## REQUIREMENT 1
Return the text of the recording head driving device passage below, starting at "When, on the" and ending at "shown in FIG. 7.", without changing any wording.
## REQUIREMENT 2
Resume the recording head driving device passage below, writing on from its final sentence.

The same elements as those shown in FIG. 1 are identified by like
reference numerals and the description of common elements will therefore
be omitted.
The operation of the recording head driving device will now be described.
Each of the latch circuits 21 successively takes in data from a shift
register 1 in response to an externally-input latch signal, in a manner
similar to the conventional latch circuit. Thus, information recorded or
retained on the previous line, i.e., at each Q1 terminal is output to the
Q2 terminal of each of the latch circuits 21, whereas the information
recorded or retained on the line prior to the previous line, i.e. the Q2
terminal is supplied to the Q3 terminal of each of the latch circuits 21.
However, the recorded information at the Q1 terminals of adjacent dots
i.e. the adjacent respective latch circuit 21 is input to each of the AND
gates 82.
When, on the other hand, the control signal 102 is input to each of the
analog switches 92 in the timing at which the latch signal shown in FIG. 7
is input, and each of the analog switches 92 is turned on in response to
the output of each of the AND gates 82, the control signal is supplied to
each of the gate circuits marked 52. In this case, the time required to
electrically provide or supply the control signal 102 i.e. make it active
is set so as to be slightly shorter than that required to make active a
gate signal GA of a gate signal generator 31 as shown in FIG. 7.

## COLLECTED DATA
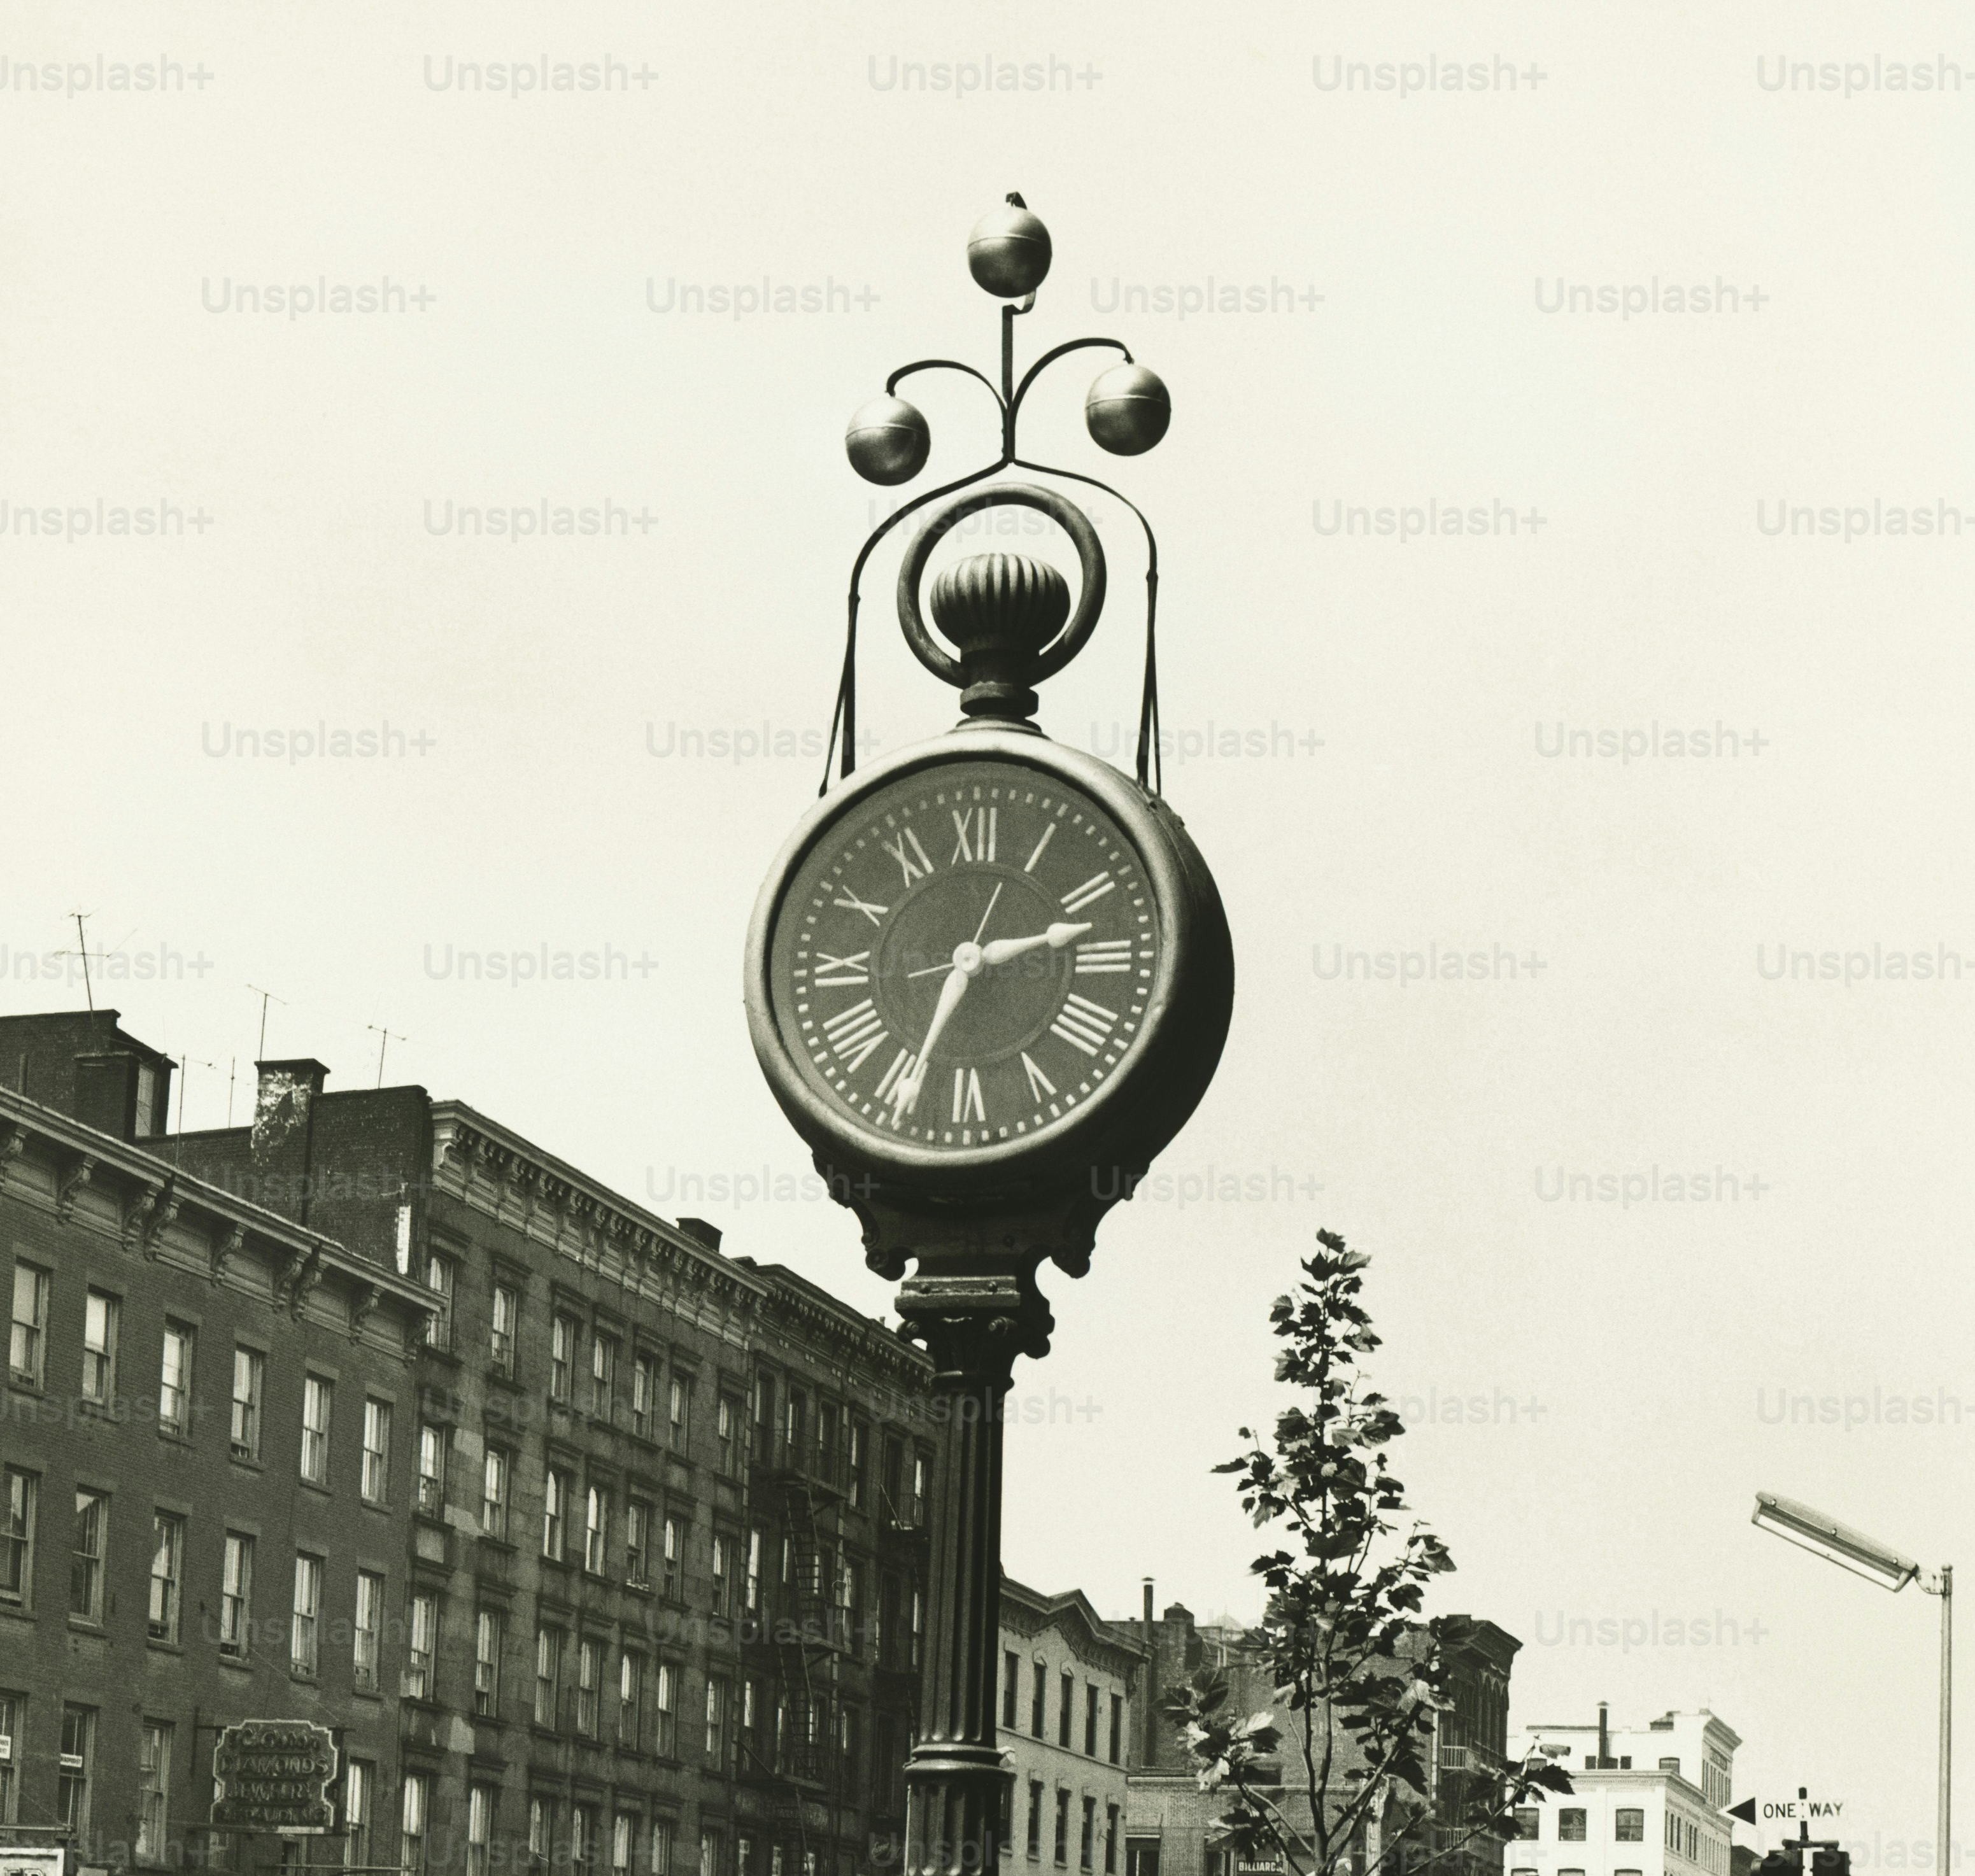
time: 2:33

## EXERCISE OUTPUT 1
When, on the other hand, the control signal 102 is input to each of the
analog switches 92 in the timing at which the latch signal shown in FIG. 7
is input, and each of the analog switches 92 is turned on in response to
the output of each of the AND gates 82, the control signal is supplied to
each of the gate circuits marked 52. In this case, the time required to
electrically provide or supply the control signal 102 i.e. make it active
is set so as to be slightly shorter than that required to make active a
gate signal GA of a gate signal generator 31 as shown in FIG. 7.

## EXERCISE OUTPUT 2
When the input of any one of the AND gates 82 i.e. the signals output from
the Q1 terminals of the latch circuits 21 arranged in pairs adjacent to
each other are both "H" in level, the analog switch 92 electrically
connected to the corresponding AND gate 82 is closed so as to supply the
control signal 102 to the gate circuit 52. When, on the other hand, either
one of the Q1 terminals of the adjacent latch circuits 21 or the two Q1
terminals are "L" in level, the analog switch 92 is turned off, so that
the control signal 102 is not input to the corresponding gate circuit 52.
Accordingly, the gate input of the gate circuit 52 is brought to a high
impedance.
FIG. 8 shows temperatures on the surfaces of the adjacent heating resistors
at the time that the heating resistors have produced heat. Let's now
assume that the adjacent heading resistors are represented as 7a, 7b, 7c
as shown in FIG. 8 (A) . When the respective heating resistors 7a, 7b, 7c
are selectively activated under a given condition, heat is generated by
the heating resistor 7b but not produced by the remaining heating
resistors 7a, 7c disposed adjacent to the heating resistor 7b, for
example. In this case, the temperature of the generated heat is
250.degree. C. as shown in FIG. 8(B). When, on the other hand, the heat is
generated by the adjacent heating resistors 7a, 7c, the temperature of the
generated heat becomes 280.degree. C. as illustrated in FIG. 8(D).
When the heat is generated by either one of the heating resistors 7a and
7c, the temperature of the generated heat reaches 265.degree. C. Thus, a
relative influence made by the heat generated from the adjacent heating
resistors can be corrected to provide accurate printing by supplying the
energy determined by the time required to make the control signal active
to each of the heating resistors 7a, 7b, 7c, thereby making it possible to
obtain a well-balanced density for printing under the high-level control
of heat history.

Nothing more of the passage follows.